A further reason, albeit more speculative, is that the modern world seems intrinsically fragile. We know from people’s distrust of markets, and from their reluctance to embrace Darwinian evolution, that spontaneous order is unintuitive. Huge, complex societies like ours seem fantastically unstable when you ponder all the ways they could go wrong. But such societies must be stable to have endured so much change for so long. Extinction scenarios, much like “singularity” scenarios, may also be attractive for their simplicity. Imagining our future as a hell or heaven takes far less effort than imagining it as a farrago of good and bad aspects, which it most likely will be.
But perhaps the most important reason why xrisk thinkers are pessimistic is that optimism is a mug’s game: If you’re wrong, you were complacent; if you’re right, you were lucky. Pessimists face no such trap; if their predictions aren’t vindicated, they can claim their warnings saved the day, and no one can prove them wrong.
1Unlike Torres, I consider xrisk a valuable field of study. Humanity is not guaranteed a place in the stars. We could join the darkness as our cousin species did, if we’re too complacent, unlucky, or careless. But I don’t think our situation is as dire as many xrisk scholars do.
2Covid-19 has taken many lives and could take far more, but the prediction engine Metaculus currently estimates that about 2 million people will die from the disease by 2021, or around 0.02 percent of the world population. To kill as large a fraction of humanity as the Spanish Flu, Covid-19 would have to wipe out 100 times that figure–by no means impossible over the coming years, but not obviously likely either. And even that colossal tragedy would have to be 12 times worse still to match the Black Death.
3Our foraging ancestors had a better claim to be living in a time of perils, when you consider that all other species in the genus Homo went extinct in their technological infancy.

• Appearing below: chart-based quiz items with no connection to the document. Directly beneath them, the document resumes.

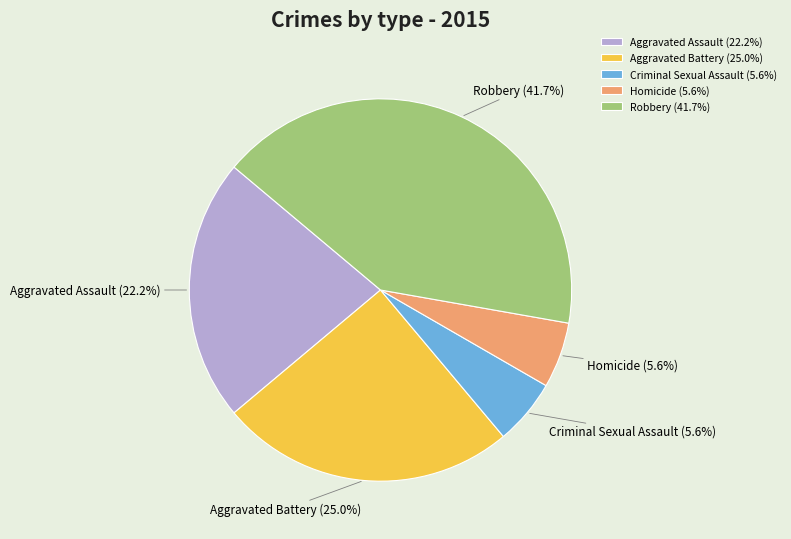

How many segments does this pie chart have?

5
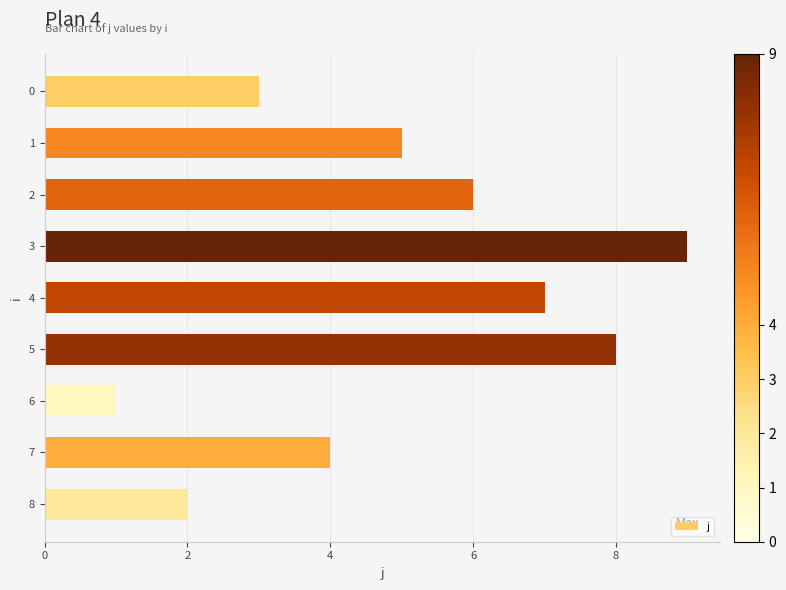

What is the difference between the maximum and minimum values?

8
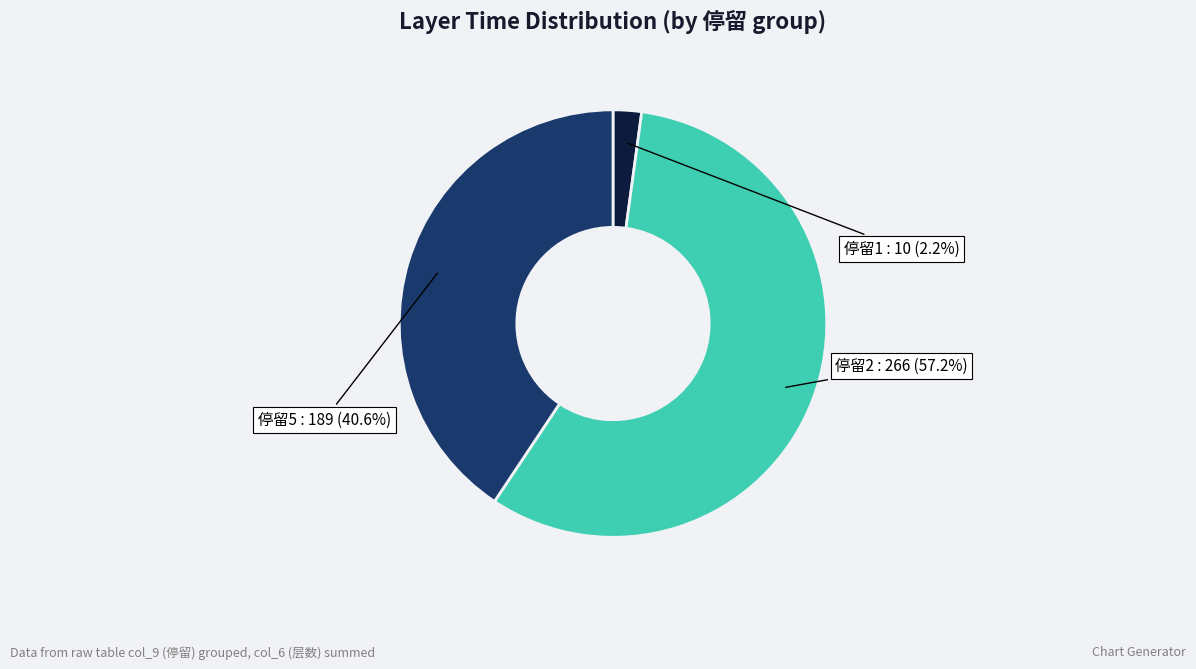

Does 停留2 represent more than half of the total?

Yes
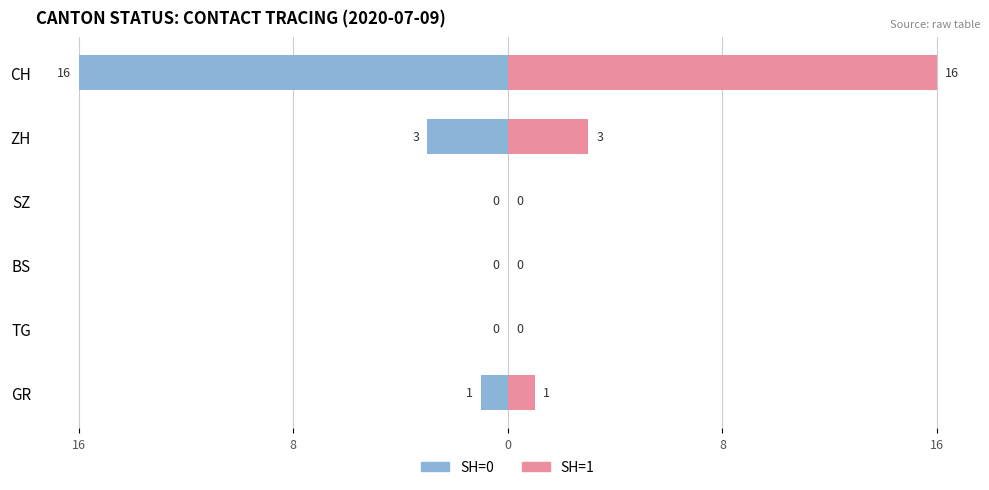

Between BS and SZ, which series saw the biggest shift?

SH=0 (blue)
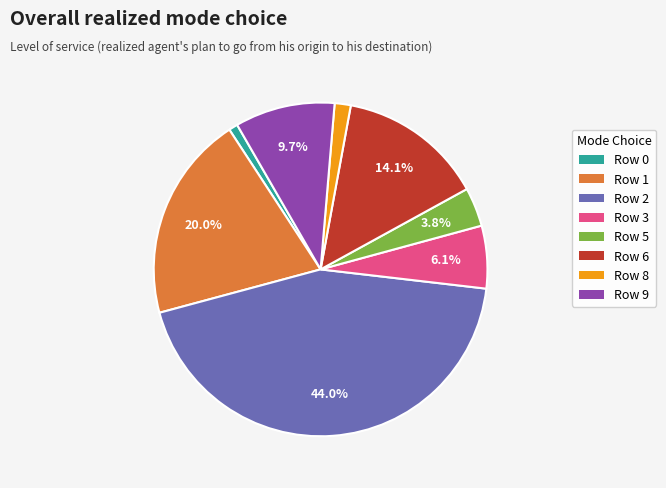

True or false: Row 0 accounts for 1% of the total.

True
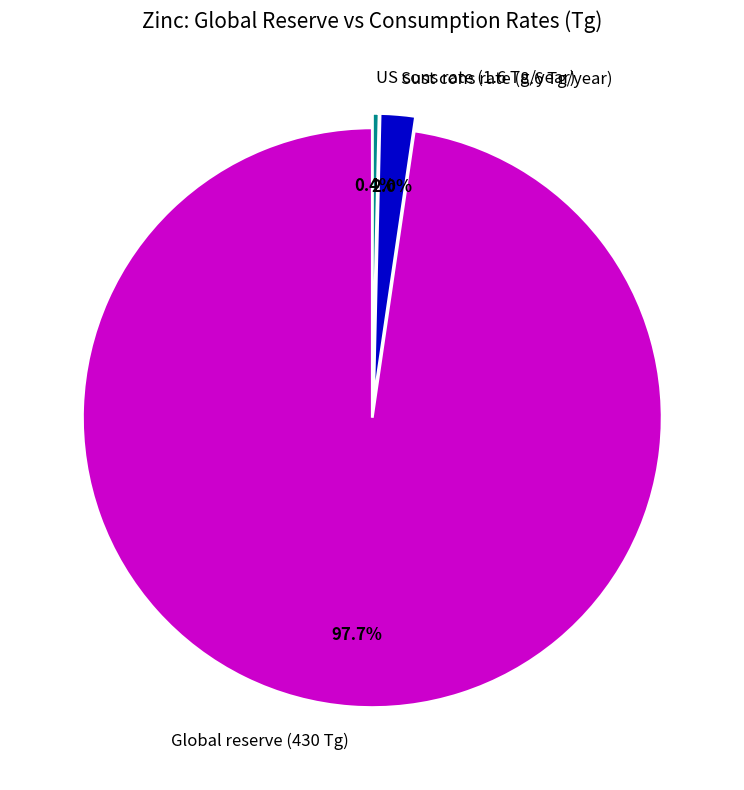

To the nearest percent, what portion does Sust cons rate (8.6 Tg/year) represent?

2%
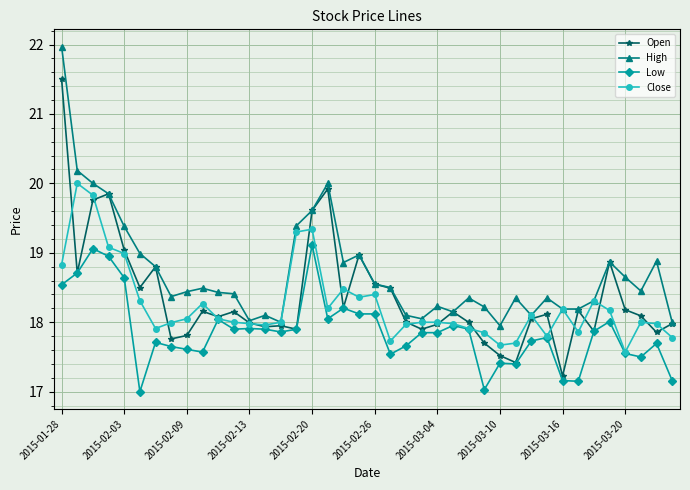

What is the lowest value of the Open series?

17.2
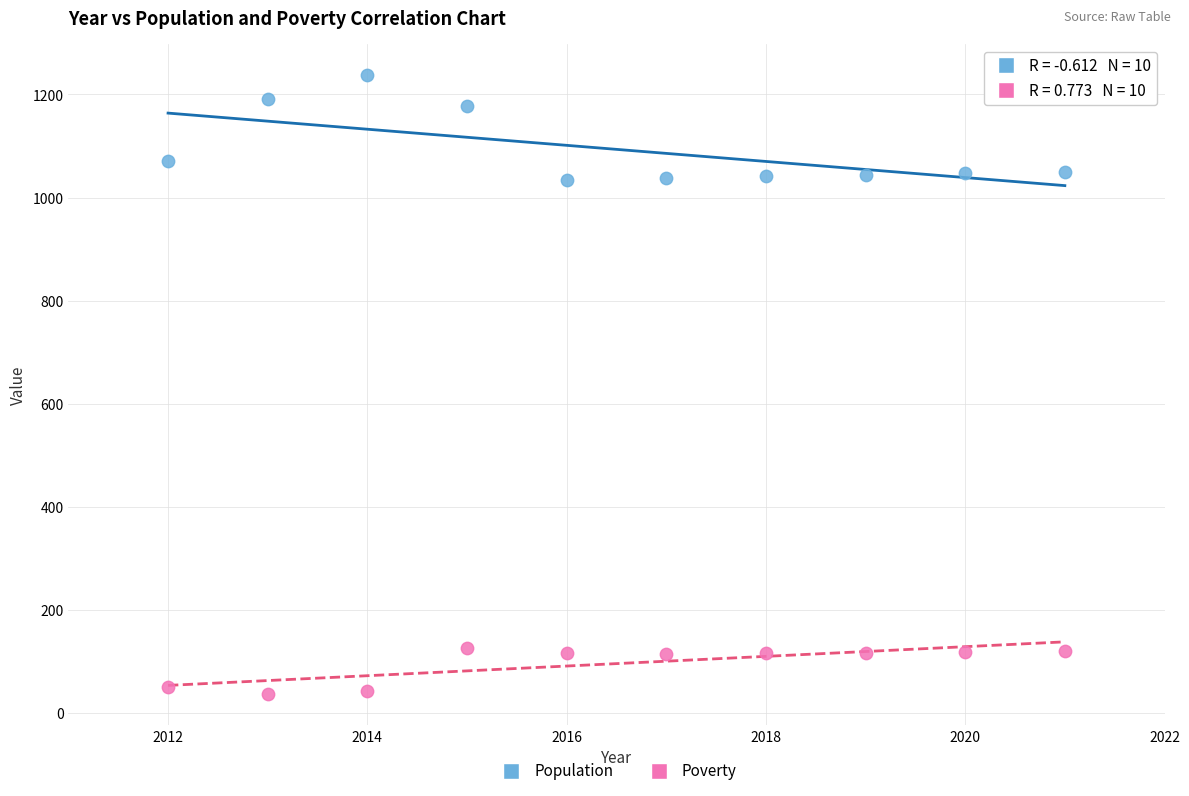

What are all the series names shown in the legend?

Population, Poverty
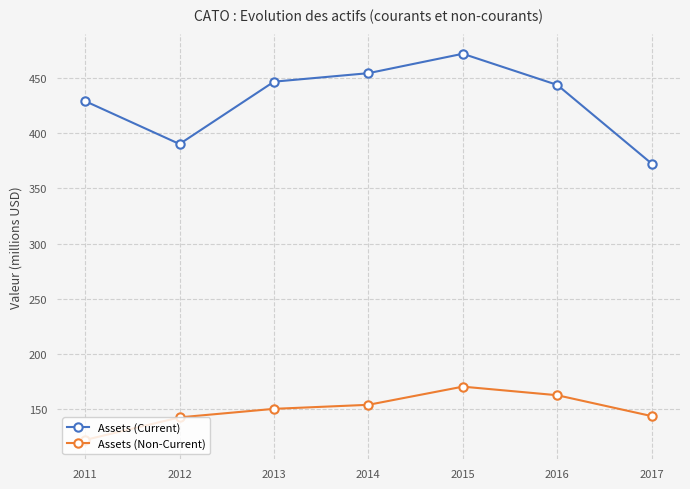

True or false: Assets (Non-Current) and Assets (Current) intersect in this chart.

False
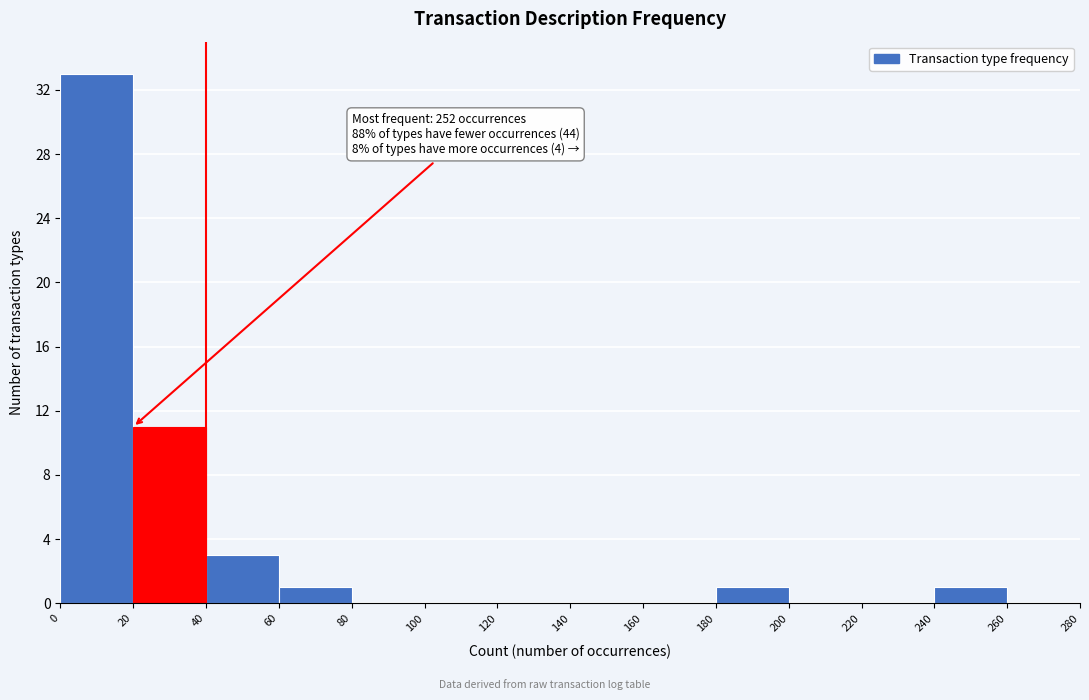

Which range on the x-axis has the tallest bar?

0 to 20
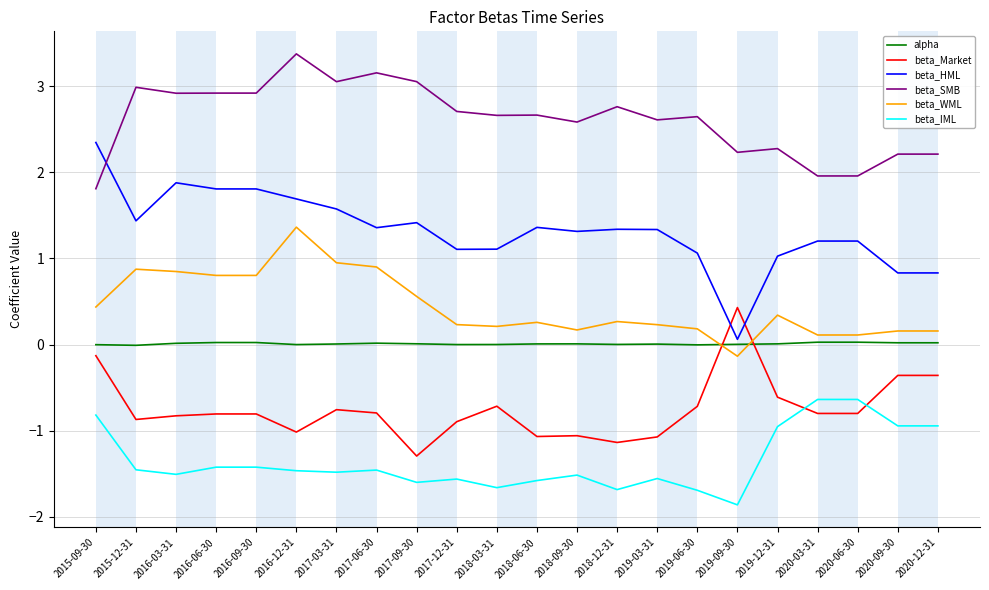

What are all the series names shown in the legend?

alpha, beta_Market, beta_HML, beta_SMB, beta_WML, beta_IML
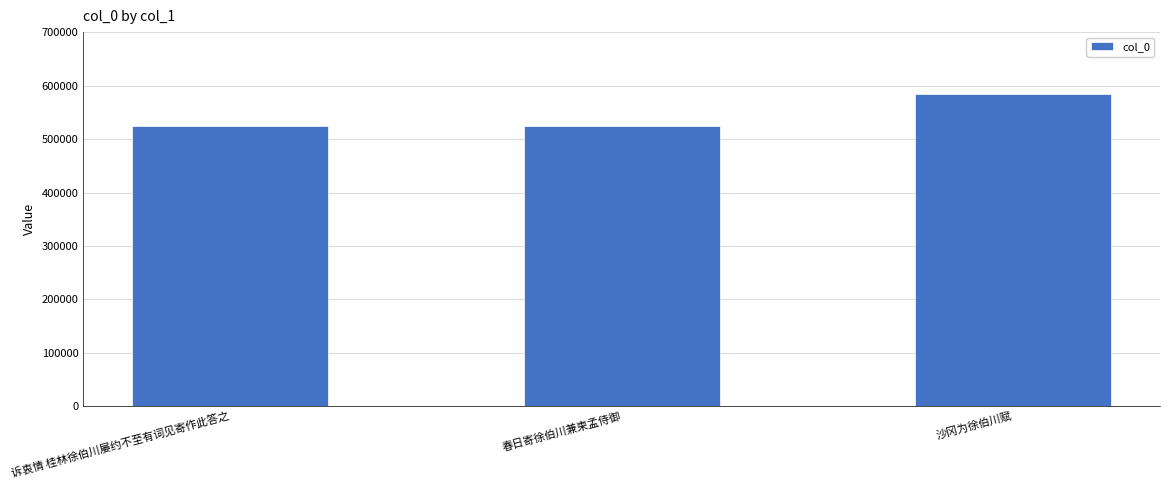

How many values are below 524878?

1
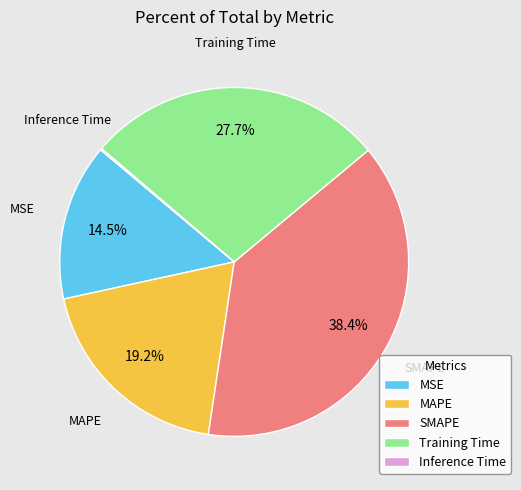

Between MSE and Training Time, which is larger?

Training Time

4Nuclear weapons are a paradigmatic example of a technology widely touted for decades to be existentially dangerous, but most xrisk scholars today, after years of careful analysis, think nukes are unlikely to wipe out humanity. Some xrisk scholars note that the Manhattan Project scientists feared nukes would ignite the atmosphere before they tested them, and cite this moment as heralding the age of anthropogenic xrisk. But it’s more apt to say that this moment heralded the age of caring about such risk.